In a severe blow to efforts to establish a functioning government in the Horn of Africa country of Somalia, four elected ministers, all based in the capital Mogadishu, have announced that they are quitting the government.
The minister for national security in Somalia's struggling transitional national government, Mohammed Qanyare Afrah, says he and three other ministers agreed several days ago to withdraw from government, currently located in the provincial town of Baidoa, 240 kilometers west of the capital.
Wednesday was the deadline for the ministers to formally join the parliamentary body, which has the backing of the United Nations, but remains largely powerless.
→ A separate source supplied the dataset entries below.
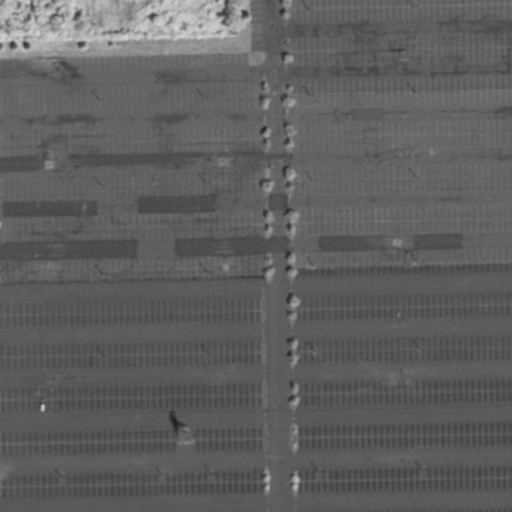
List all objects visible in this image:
road: (391, 26)
road: (255, 75)
road: (256, 115)
road: (256, 157)
road: (256, 200)
road: (256, 245)
road: (274, 256)
parking lot: (262, 267)
road: (256, 285)
road: (256, 326)
road: (256, 369)
road: (256, 413)
power tower: (183, 434)
road: (256, 457)
road: (255, 500)
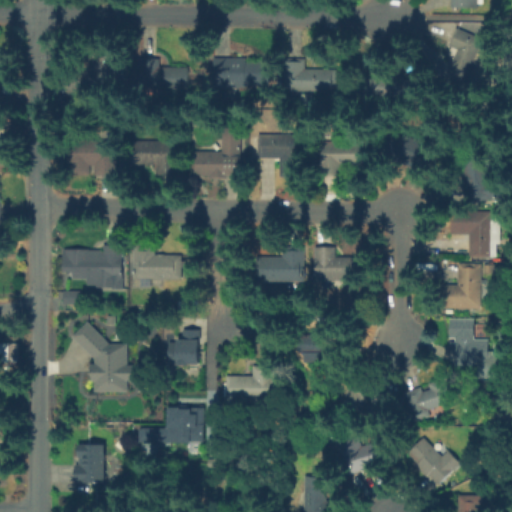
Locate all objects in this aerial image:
building: (462, 3)
building: (464, 3)
road: (199, 15)
road: (449, 16)
road: (511, 49)
building: (465, 50)
building: (464, 55)
building: (111, 70)
building: (240, 72)
building: (98, 73)
building: (243, 73)
building: (160, 74)
building: (161, 75)
building: (306, 76)
building: (311, 77)
building: (3, 78)
building: (391, 88)
road: (451, 149)
building: (281, 151)
building: (284, 151)
building: (153, 153)
building: (158, 154)
building: (92, 157)
building: (97, 157)
building: (223, 157)
building: (346, 157)
building: (218, 158)
road: (288, 207)
building: (1, 208)
building: (478, 230)
road: (39, 255)
road: (220, 256)
building: (154, 265)
building: (334, 265)
building: (95, 266)
building: (154, 266)
building: (279, 266)
building: (336, 266)
building: (285, 267)
building: (100, 269)
building: (463, 287)
building: (464, 290)
road: (19, 307)
building: (96, 334)
building: (468, 344)
building: (469, 346)
building: (184, 349)
building: (187, 349)
building: (9, 351)
building: (323, 351)
building: (11, 353)
road: (212, 354)
building: (104, 359)
building: (103, 372)
building: (249, 384)
building: (250, 385)
building: (438, 396)
building: (427, 397)
building: (176, 426)
building: (368, 450)
building: (360, 455)
building: (433, 459)
building: (1, 462)
building: (90, 462)
building: (435, 464)
building: (93, 465)
building: (315, 495)
building: (316, 496)
building: (465, 502)
building: (471, 504)
road: (19, 510)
Qanyare tells VOA that he is quitting his cabinet post because the government of Prime Minister Mohammed Ali Gedi and President Abdullahi Yusuf are not interested in restoring security in Mogadishu.
"They are not considering the job we are doing. Mogadishu has no security. We are working on security to fight terrorism. They are against us because they are siding with the terrorists," he said.
The other three disaffected ministers are the minister of religion, Omar Finish, the minister of the disarmament of militias, Botan Ise Alin, and the minister of trade, Muse Sudi Yalahow.
Yalahow accused transitional government leaders of being ineffective and lazy.
Yalahow says the government does not want to come to Mogadishu because it is happy doing nothing in Baidoa. He says the people of Mogadishu do not need a government that does nothing.
Yalahow, Qanyare, and their two colleagues are powerful factional leaders in the capital and senior-ranking members of the newly-formed, 11-member anti-terror group, the Alliance for the Restoration of Peace and Counter-Terrorism. The group's aim, they say, is to rid the country of Muslim extremists, who are attempting to turn Somalia into another Afghanistan.
But many Somalis say they believe the real reason why the four factional leaders are pulling out of the government is because they are angry over recent comments made by President Yusuf.
President Yusuf accused the United States of funding the anti-terror alliance, adding that Washington should be working with interim government leaders to bring stability to Somalia, not giving money to warlords to chase down terrorists.
The alliance flatly denies it is receiving U.S. help. The United States has long viewed Somalia as a potential haven for Islamic militants. But U.S. officials say the United States is not giving direct assistance to the anti-terror group.
Somalia's interim government was formed in neighboring Kenya in late 2004, but internal splits have always threatened to scuttle the 14th attempt to restore central rule to the country in 15 years.